Taiwan official says China doesn't understand how Taiwan works amid suspected spy case
TAIPEI (Reuters) -- China does not understand Taiwan's laws and its democracy, a senior Taiwanese justice ministry official said Monday, in the latest spat between the self-ruled island and Beijing, after island authorities detained a Chinese man in a suspected spy case.
Deputy justice minister Chen Ming-tang said comments from a senior Chinese official that Taiwan was trying to use the case to stir up trouble with China was a misunderstanding.
"This is their misunderstanding of Taiwan's judicial system and Taiwan's democratic system. Basically, we will handle this according to law," Chen told reporters on the sidelines of a parliamentary meeting. "We will not make up charges."

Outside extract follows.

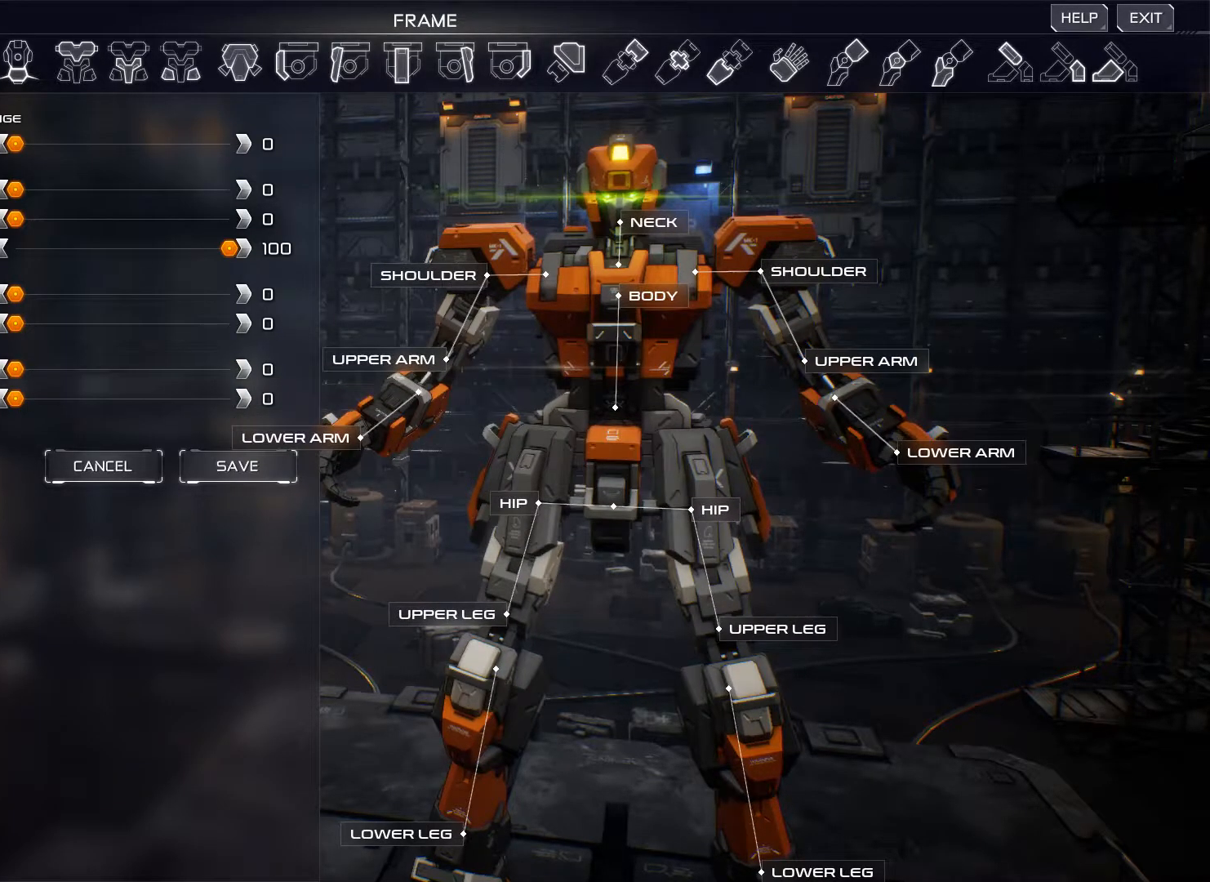
{"keys": [], "mouse": [], "events": [[167, "mouse_left", "up"]]}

In an unusual espionage case involving a Chinese exchange student, Taiwanese authorities detained a man, identified as having recently been a university exchange student in Taiwan named Zhou Hongxu, on suspicion of breaching national security laws.
China has never renounced the use of force to take back Taiwan, an island it regards as a wayward province. Chinese spy cases in Taiwan usually involve retired Taiwanese military officers.
China's Taiwan Affairs Office (TAO) spokesman Ma Xiaoguang was cited in Chinese state media as saying on Friday that media reports alleging the suspect was working on behalf of TAO was "deliberate fabrication."
"I am not familiar with the case," Ma was cited as saying on Friday.
Taiwanese authorities have said the investigation is ongoing and that information about the case was classified.
Taiwan notified China's public security bureau, its security apparatus, on Friday after Zhou was detained, Chen said, which was in accordance with a mutual legal assistance pact between Taiwan and China.
Chen said Chinese security officials had not provided a response yet.
China's Ministry of Public Security did not immediately respond to a request for comment.